The problem
Within the material below, how many lines include "Insurance"? Answer with the count only.
########
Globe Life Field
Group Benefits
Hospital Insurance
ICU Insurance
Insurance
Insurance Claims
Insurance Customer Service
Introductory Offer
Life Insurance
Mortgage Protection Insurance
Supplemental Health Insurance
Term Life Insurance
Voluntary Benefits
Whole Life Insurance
########
Result of this task
10